1. Physical Layer Foundation: Revolutionary Improvement in Baud Rate and Data Capacity

This is the most fundamental difference between the two, directly determining the upper limit of bus performance.

(1) Baud Rate

• CANopen (based on classic CAN): Uses a single fixed baud rate. The entire data frame (arbitration, data, acknowledgment) is transmitted at the same rate (e.g., 125kbps, 250kbps, 500kbps, up to 1Mbps). The rate is strictly limited by the bus length (the higher the rate, the shorter the required bus length). • CANopen FD (based on CAN FD): Employs **Bit Rate Switching** technology to achieve dual-baud rate transmission:

◦ Nominal Bit Rate: The arbitration and control fields of the frame use a lower and more stable baud rate (e.g., 500kbps or 1Mbps) to ensure network stability and long-distance transmission capability, while remaining compatible with classic CAN;

◦ Data Bit Rate: The data and CRC fields dynamically switch to higher baud rates (e.g., 2Mbps, 5Mbps, or even higher), switching back to the normal rate after data transmission is complete.

• Advantages: Balances transmission distance and speed, significantly improving effective data transmission efficiency while ensuring network stability.

(2) Data Frame Capacity

• CANopen: Each frame can carry a maximum of 8 bytes of valid data;

• CANopen FD: Each frame can carry a maximum of 64 bytes of valid data, eight times the capacity of the former. 2. Upgrade of SDO (Service Data Object) – USDO (Universal Service Data Object)

This is one of the core innovations of CANopen FD in the protocol stack:

• CANopen: SDO is used for point-to-point configuration and parameter reading/writing, with low transmission efficiency and no support for routing;

• CANopen FD: Introduces the new USDO service, with four major advantages:

a. High-efficiency transmission: Optimized for 64-byte long frames, resulting in lower overhead when transmitting large amounts of data;

b.
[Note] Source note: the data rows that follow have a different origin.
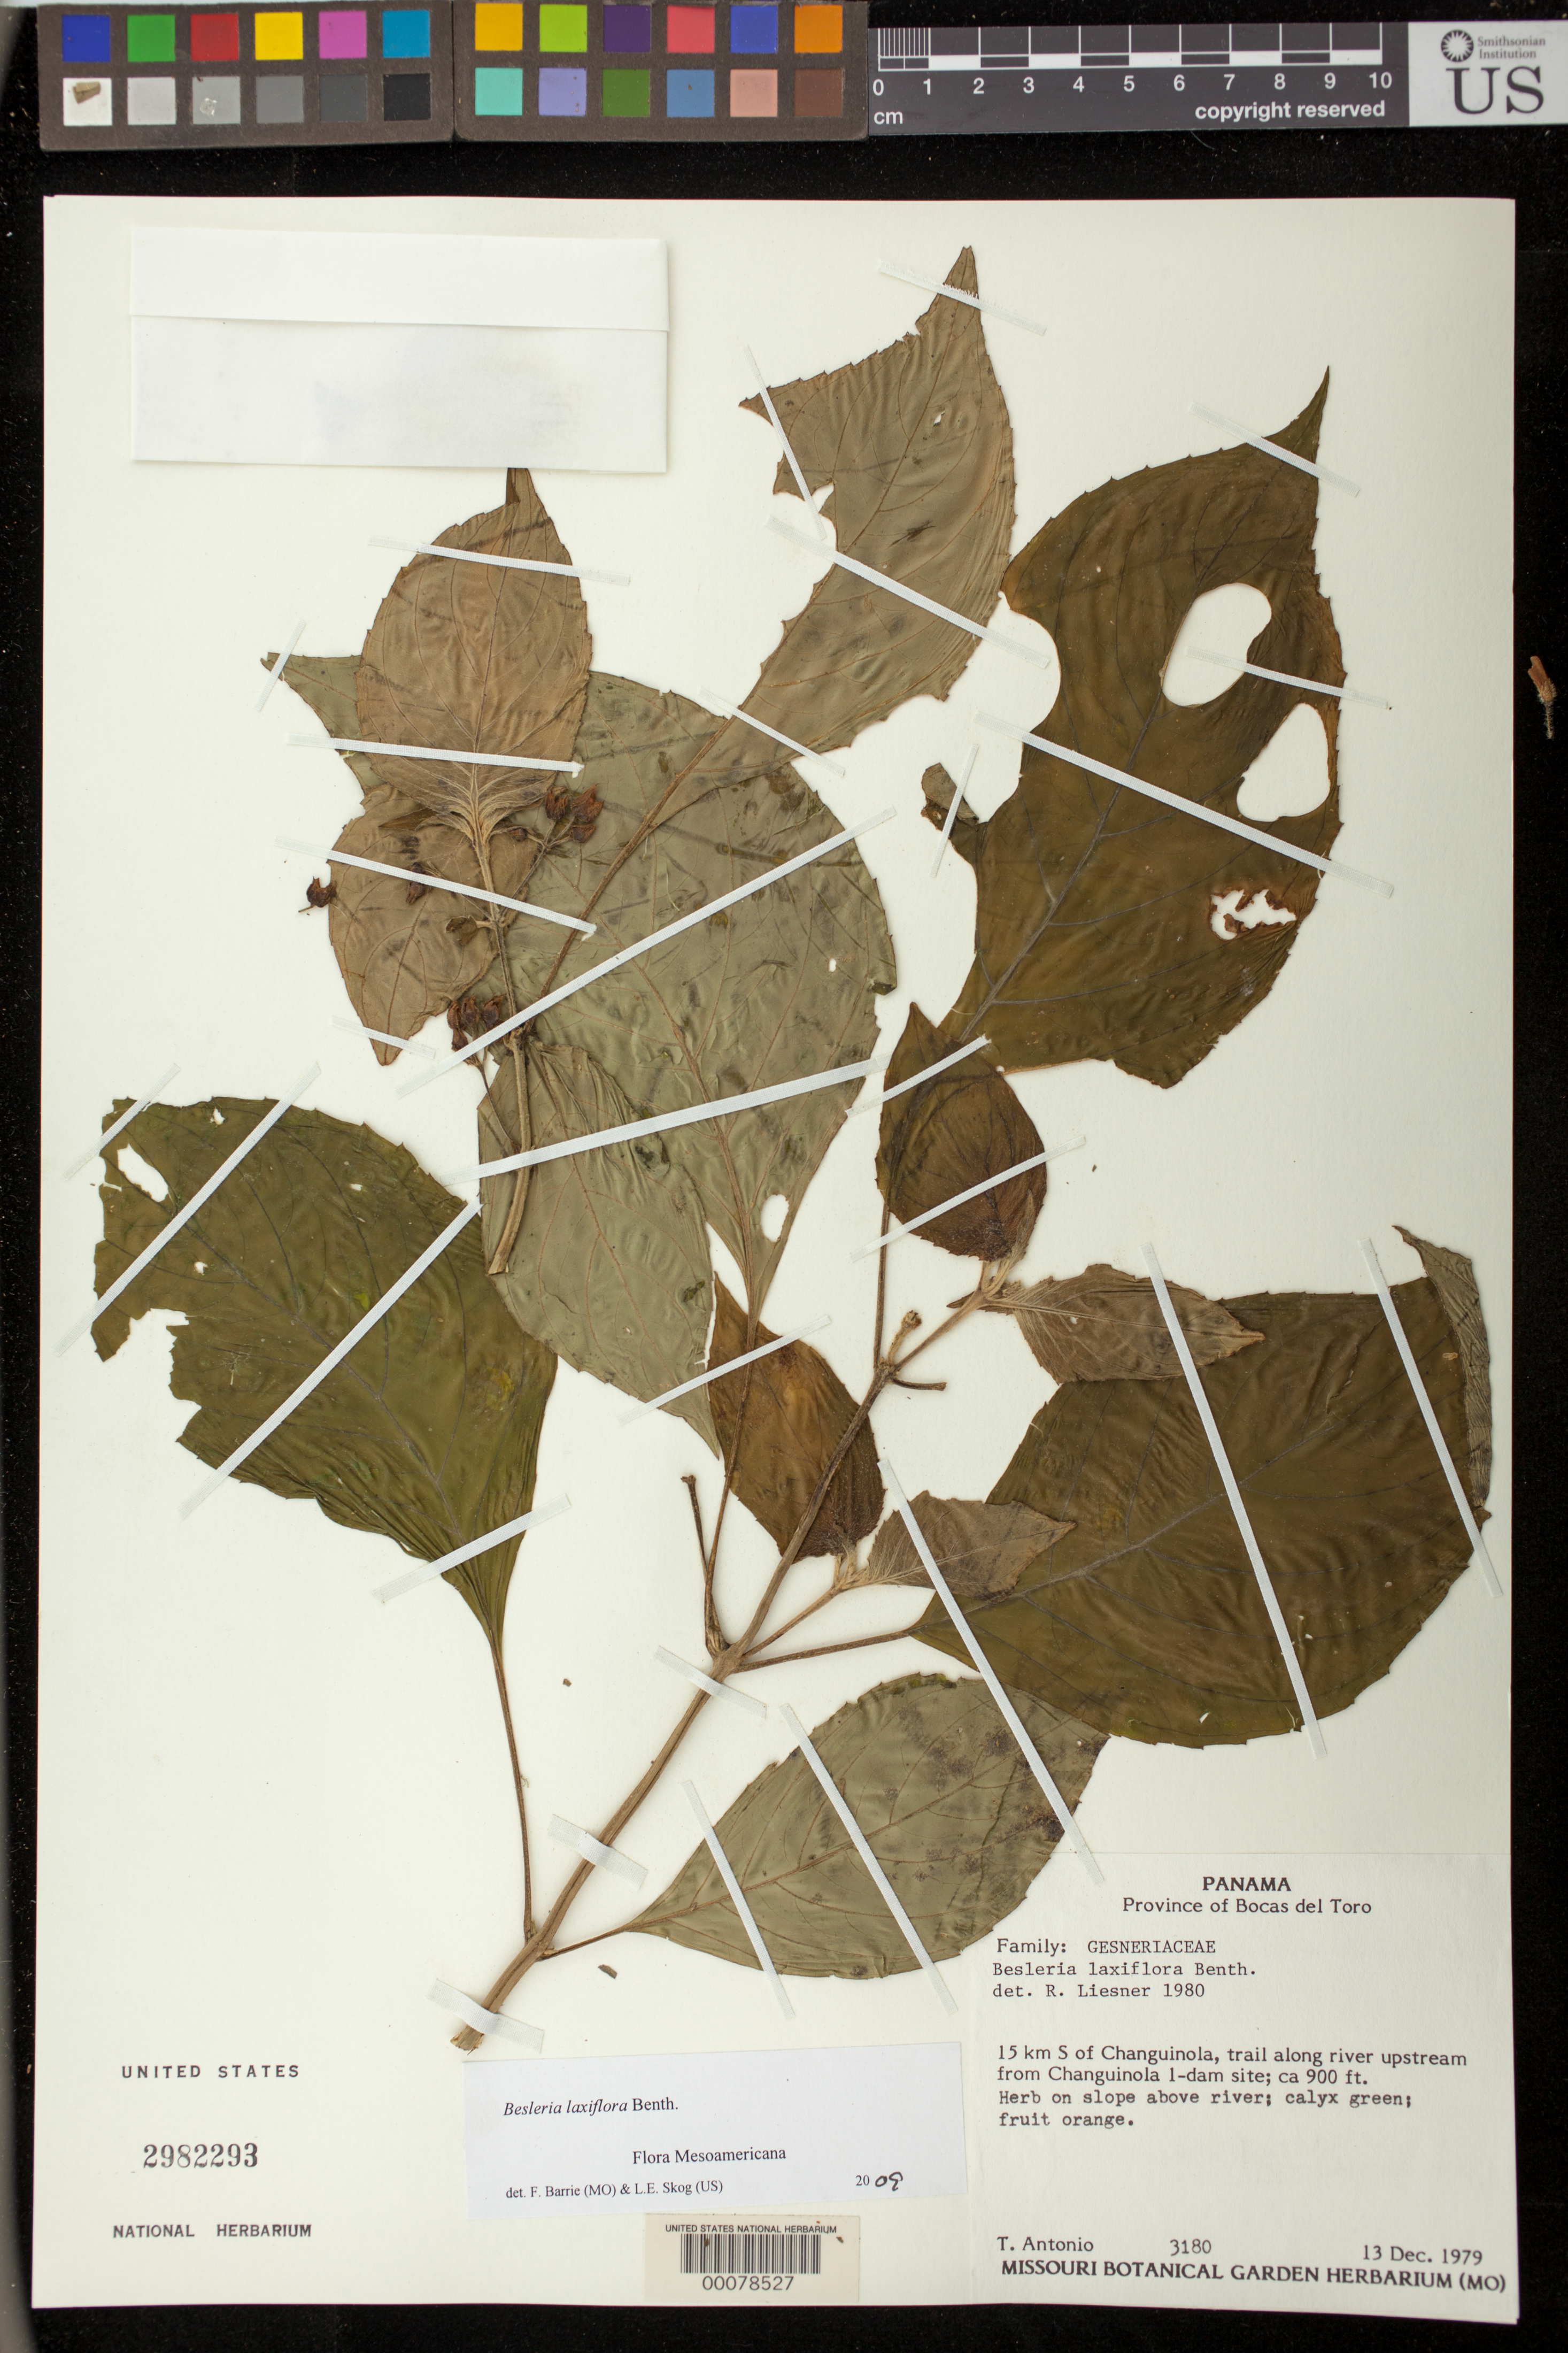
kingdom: Plantae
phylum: Tracheophyta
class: Magnoliopsida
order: Lamiales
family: Gesneriaceae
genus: Besleria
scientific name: Besleria laxiflora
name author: Benth.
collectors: T. Antonio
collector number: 3180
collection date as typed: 13 Dec 1979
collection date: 1979-12-13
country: Panama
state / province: Bocas del Toro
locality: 15 km S of Changuinola, trail along river upstream from Changuinola 1-dam site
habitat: On slope above river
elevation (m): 274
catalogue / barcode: US 2982293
Routing capabilities: Natively supports cross-segment routing, simplifying node communication configuration in complex gateway networks;

c. Broadcast and multicast: Supports sending requests to multiple nodes simultaneously, enabling efficient batch configuration of devices or data querying;

d. Parallel communication: A single USDO server can handle requests from multiple clients simultaneously.
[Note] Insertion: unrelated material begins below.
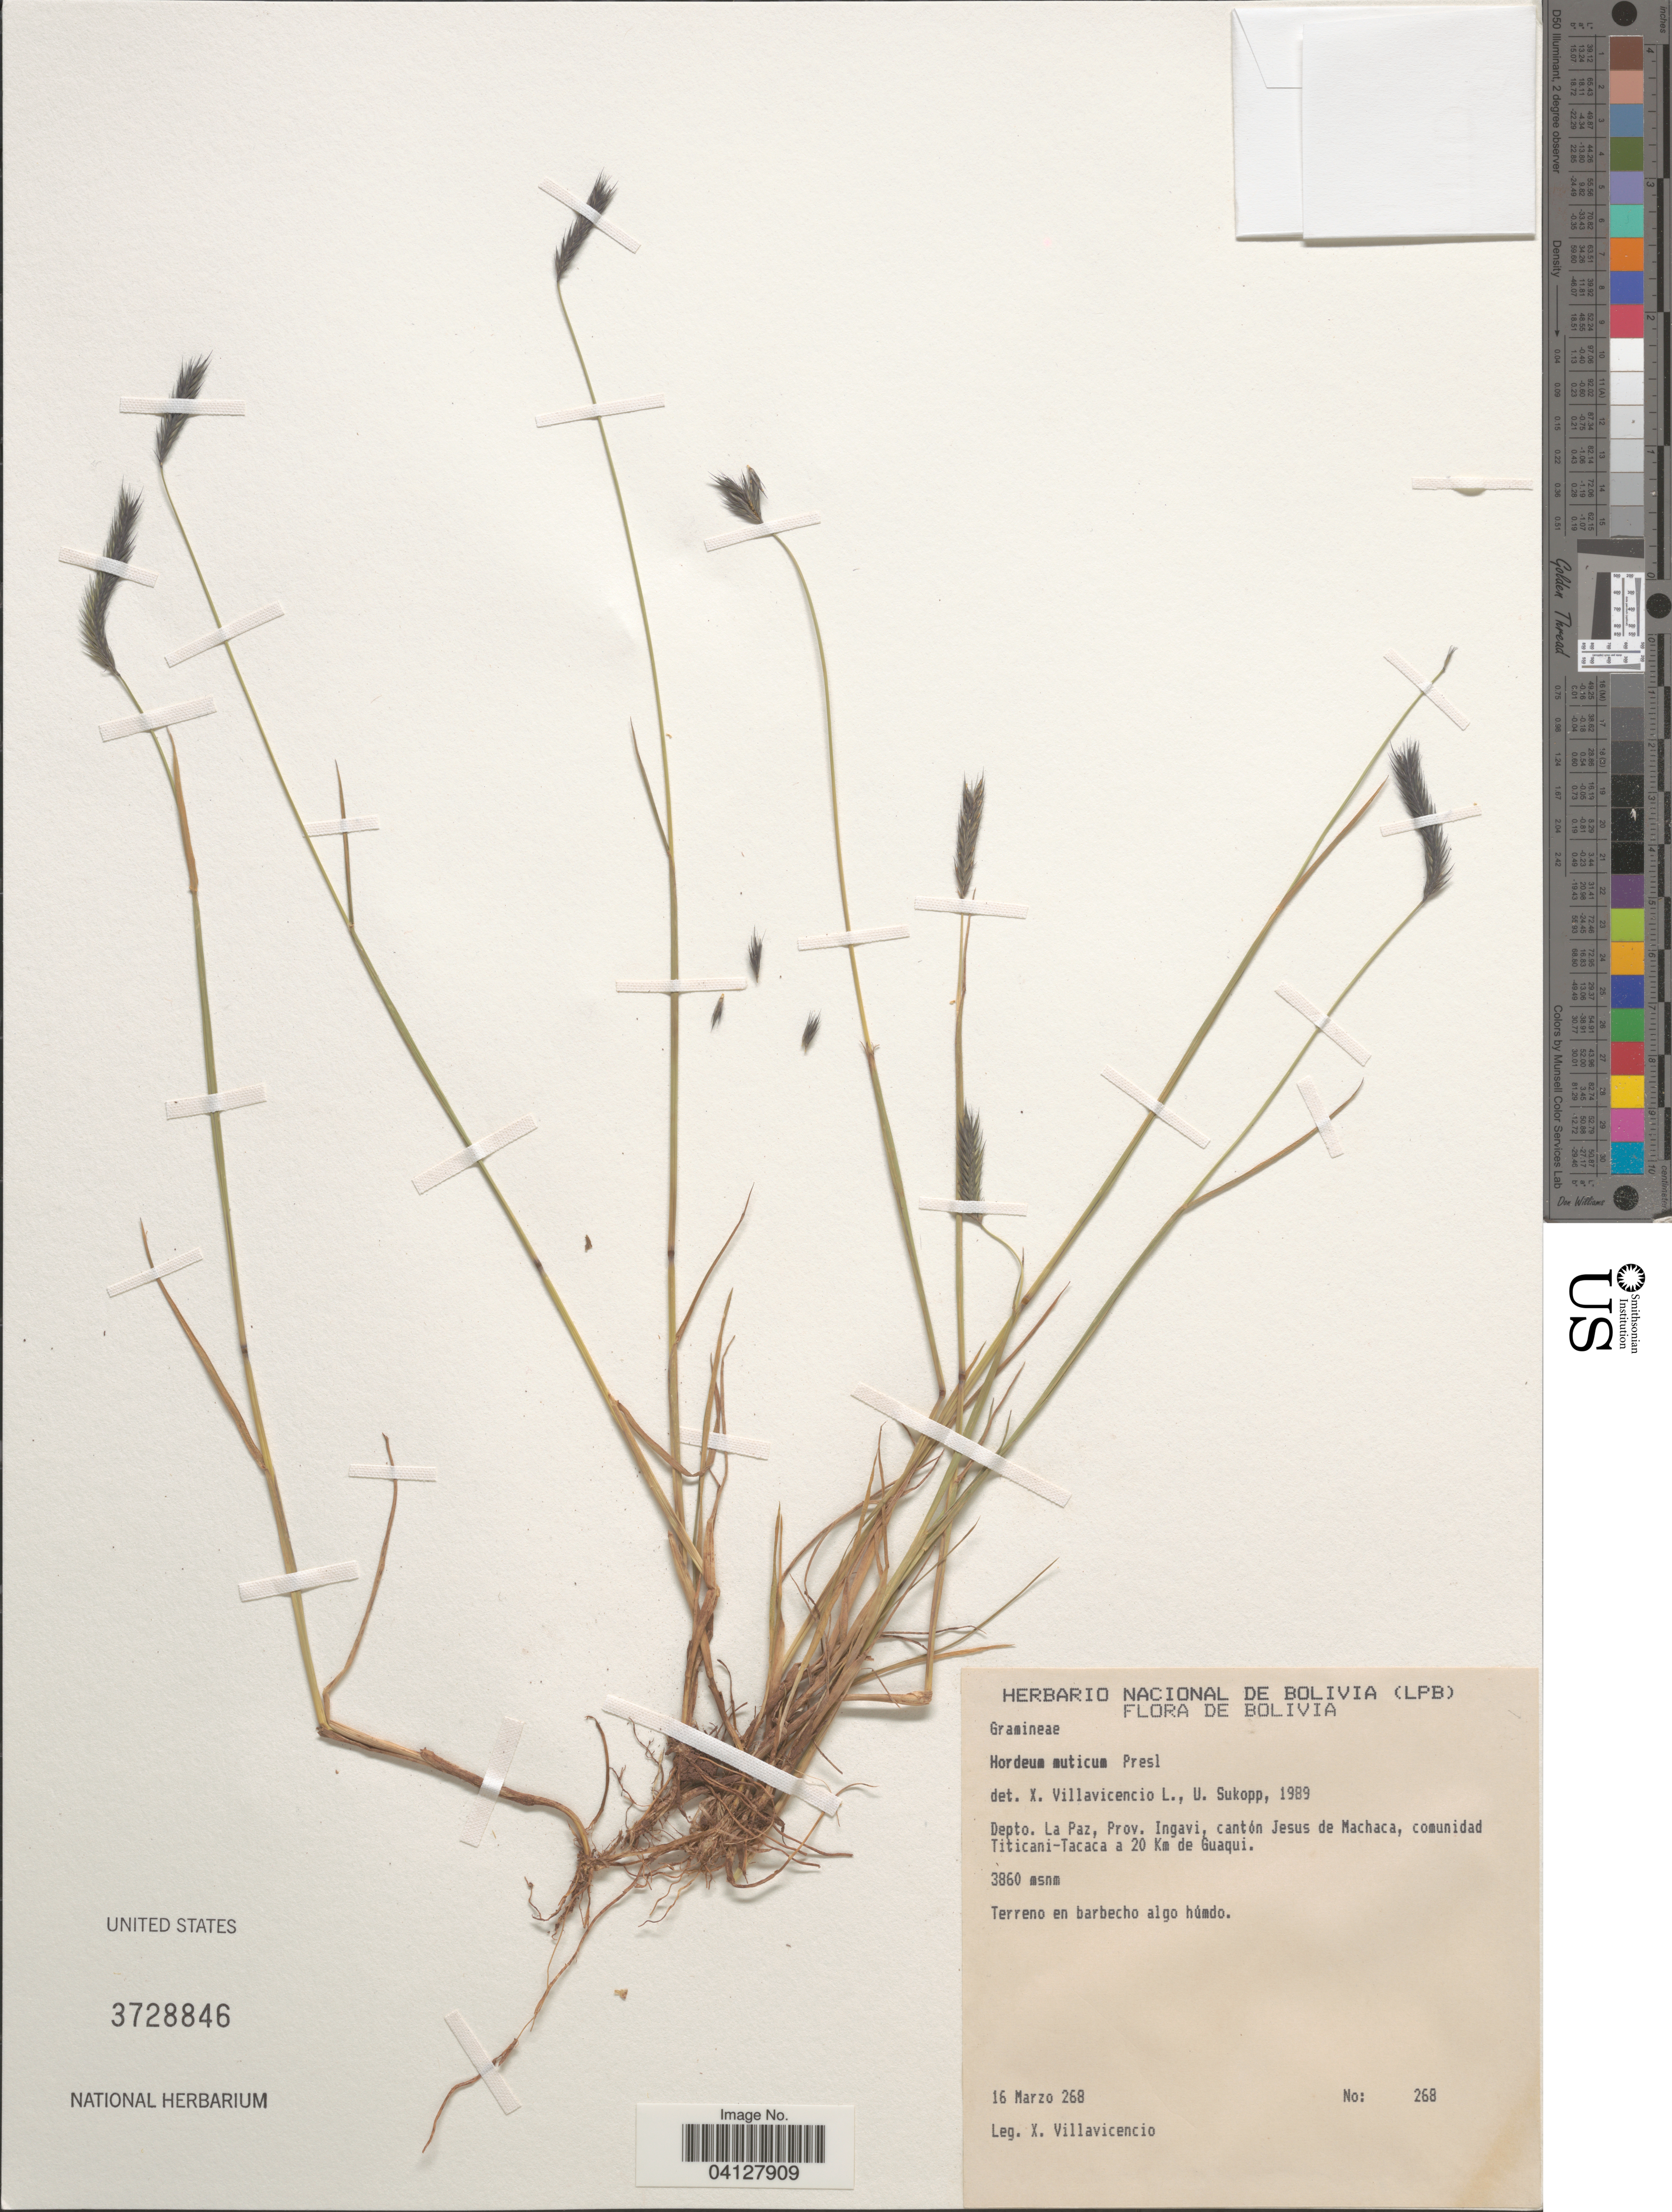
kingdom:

3. Enhancements to PDO (Process Data Object)

PDOs are used to transmit real-time, periodic process data:

• CANopen: Each PDO message maps up to 8 bytes of object dictionary data. Data exceeding 8 bytes requires multiple PDOs, increasing bus load and configuration complexity.

• CANopen FD: Each PDO message maps up to 64 bytes of data. A single PDO can transmit all critical status information of complex devices (such as servo drives) or simultaneously update multiple sensor values, significantly improving bus efficiency and real-time performance.

4. Extensions to EMCY (Emergency Message)

EMCY is used to broadcast error messages to the network when a device fails:

• CANopen: Emergency messages are limited to 8 bytes, resulting in limited diagnostic information.

• CANopen FD: Emergency messages can carry 64 bytes of data, allowing for more detailed diagnostic codes and field data to be reported during a fault, facilitating rapid root cause location.

IV. Conclusion

CANopen FD is not a subversion of CANopen, but rather a powerful upgrade in response to technological advancements. It retains CANopen's mature and reliable application layer design philosophy while fully unleashing the potential of the CAN FD physical layer through a dual-baud rate mechanism and larger data frames. For next-generation high-performance embedded systems limited by the bandwidth of traditional CAN bus, CANopen FD is an ideal communication protocol choice.